The first stage could be the only stage where you have to read from the global memory, I will show you why.
512 threads read 512 values from memory(1), it stores them into shared memory (2), then for step (3) 256 threads will read random values from shared memory and store them also in shared memory. You do this until you end up with one thread, which will write it back to global memory (4).
You could extend this further by at the initial step having 256 threads reading two values, or 128 threads reading 4 values, etc...
In my cuda code if I increase the blocksizeX ,blocksizeY it actually is taking more time .[Therefore I run it at 1x1]Also a chunk of my execution time ( for eg 7 out of 9 s ) is taken by just the call to the kernel .Infact I am quite amazed that even if I comment out the entire kernel the time is almost same.Any suggestions where and how to optimize?
P.S. I have edited this post with my actual code .I am downsampling an image so every 4 neighoring pixels (so for eg 1,2 from row 1 and 1,2 from row 2) give an output pixel.I get a effective bw of .5GB/s compared to theoretical maximum of 86.4 GB/s.The time I use is the difference in calling the kernel with instructions and calling an empty kernel.
It looks pretty bad to me right now but I cant figure out what am I doing wrong.
__global__ void streamkernel(int *r_d,int *g_d,int *b_d,int height ,int width,int *f_r,int *f_g,int *f_b){
int id=blockIdx.x * blockDim.x*blockDim.y+ threadIdx.y*blockDim.x+threadIdx.x+blockIdx.y*gridDim.x*blockDim.x*blockDim.y;
int number=2*(id%(width/2))+(id/(width/2))*width*2;
if (id<height*width/4)
{
f_r[id]=(r_d[number]+r_d[number+1];+r_d[number+width];+r_d[number+width+1];)/4;
f_g[id]=(g_d[number]+g_d[number+1]+g_d[number+width]+g_d[number+width+1])/4;
f_b[id]=(g_d[number]+g_d[number+1]+g_d[number+width]+g_d[number+width+1];)/4;
}
}
Try looking up the matrix multiplication example in CUDA SDK examples for how to use shared memory.
The problem with your current kernel is that it's doing 4 global memory reads and 1 global memory write for each 3 additions and 1 division. Each global memory access costs roughly 400 cycles.
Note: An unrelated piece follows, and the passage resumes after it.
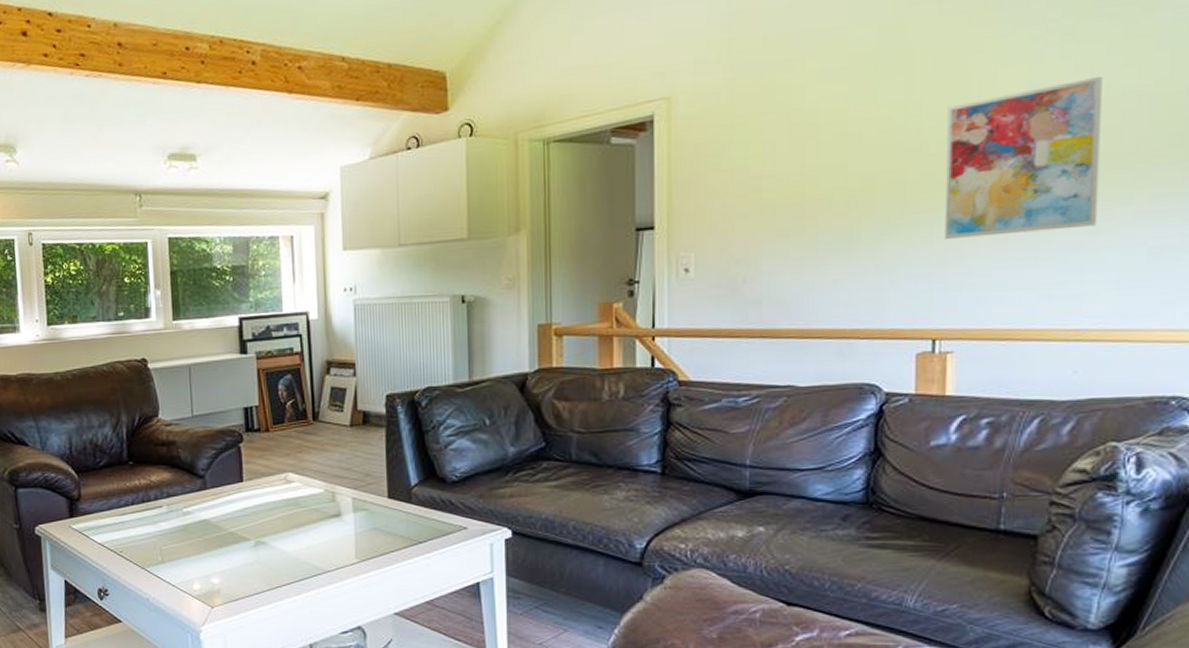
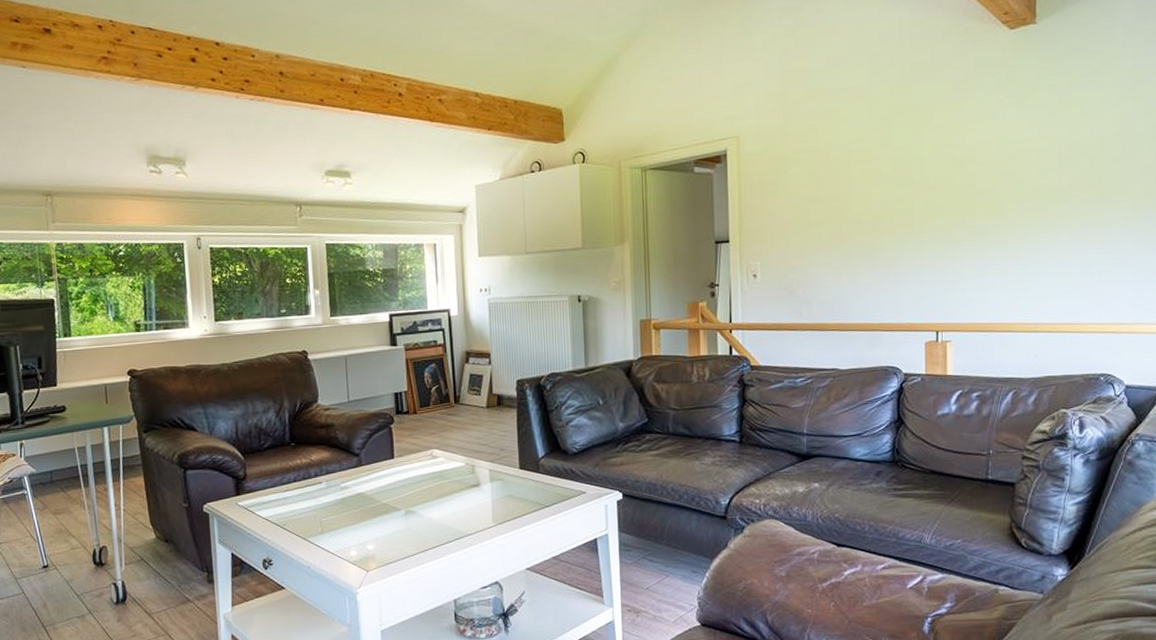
wall art: present [945,75,1102,239] -> none [941,131,1046,253]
This means you're spending the vast majority of time doing memory access (what GPUs are bad at) rather than compute (what GPUs are good at).
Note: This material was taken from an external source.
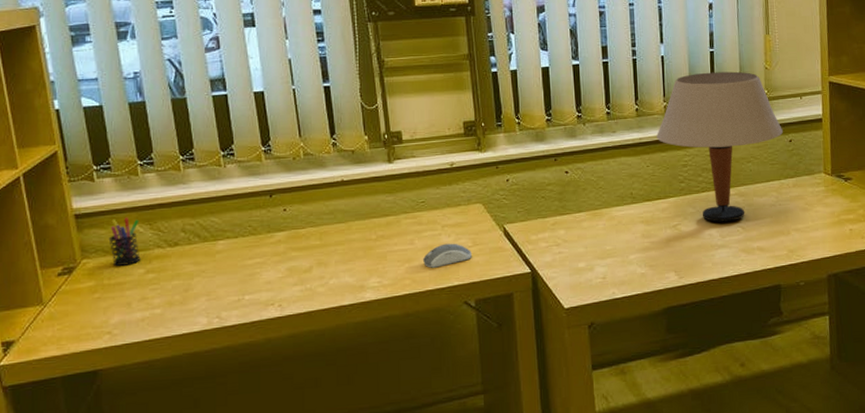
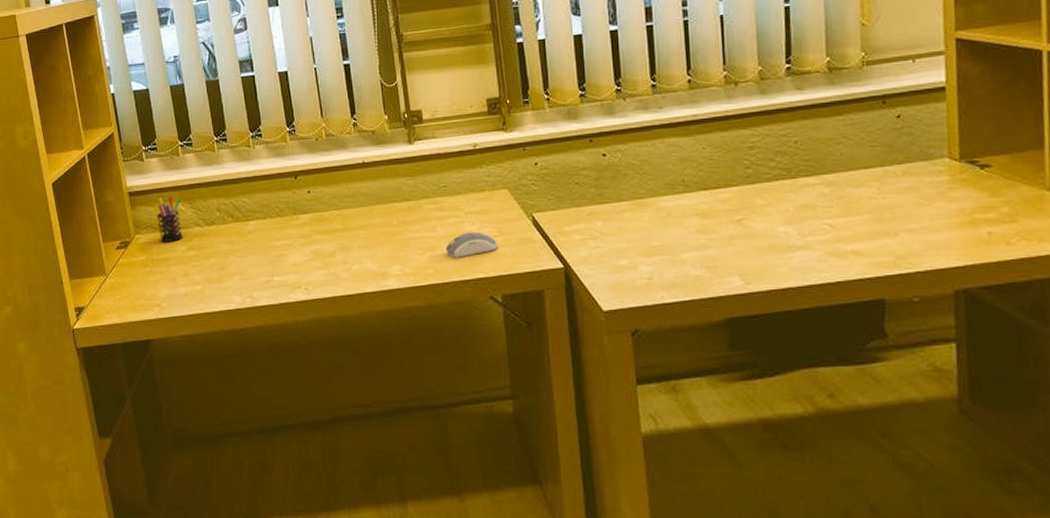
table lamp: present [657,71,783,222] -> none [715,30,887,218]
Shared memory in effect allows you to cache this so that amortized, you get roughly 1 read and 1 write at each pixel for 3 additions and 1 division. That is still not doing so great on the CGMA ratio (compute to global memory access ratio, the holy grail of GPU computing).
Overall, I think for a simple kernel like this, a CPU implementation is likely going to be faster given the overhead of transferring data across the PCI-E bus.
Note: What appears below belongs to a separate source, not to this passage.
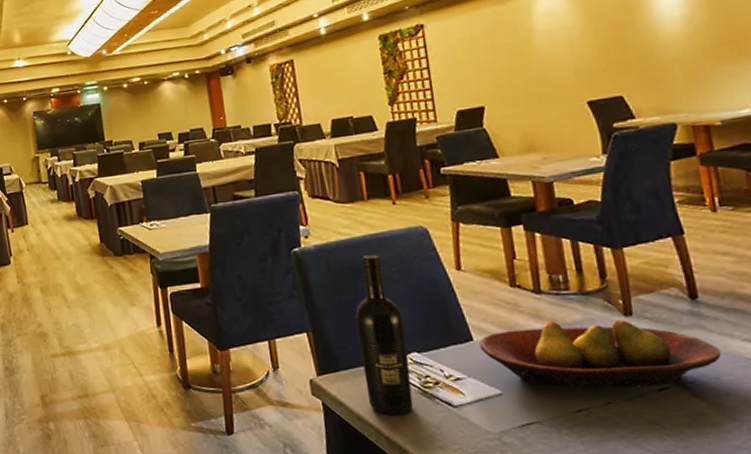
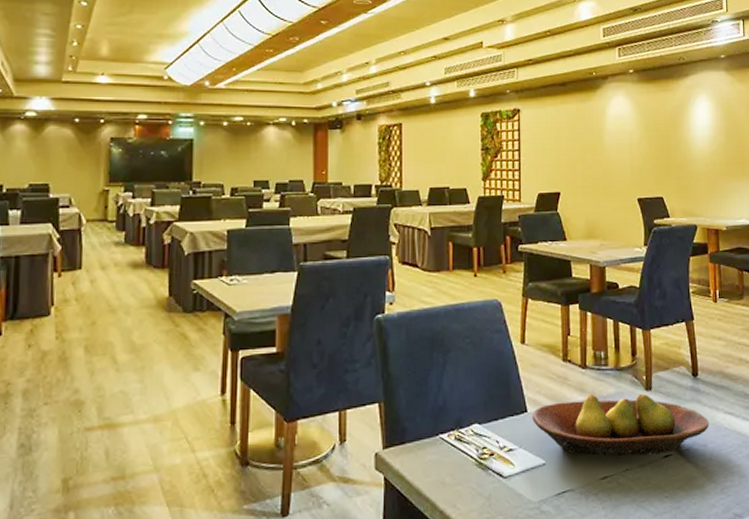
wine bottle: present [355,254,414,416] -> none [427,324,471,489]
You're forgetting the fact that one multiprocessor can execute up to 8 blocks simultaneously and the maximum performance is reached exactly then. However there are many factors that limit the number of blocks that can exist in parallel (incomplete list):
Maximum amount of shared memory per multiprocessor limits the number of blocks if #blocks * shared memory per block would be > total shared memory.
Maximum number of threads per multiprocessor limits the number of blocks if #blocks * #threads / block would be > max total #threads.
...
You should try to find a kernel execution configuration that causes exactly 8 blocks to be run on one multiprocessor. This will almost always yield the highest performance even if the occupancy is =/= 1.0! From this point on you can try to iteratively make changes that reduce the number of executed blocks per MP, but therefore increase the occupancy of your kernel and see if the performance increases.
The nvidia occupancy calculator(excel sheet) will be of great help.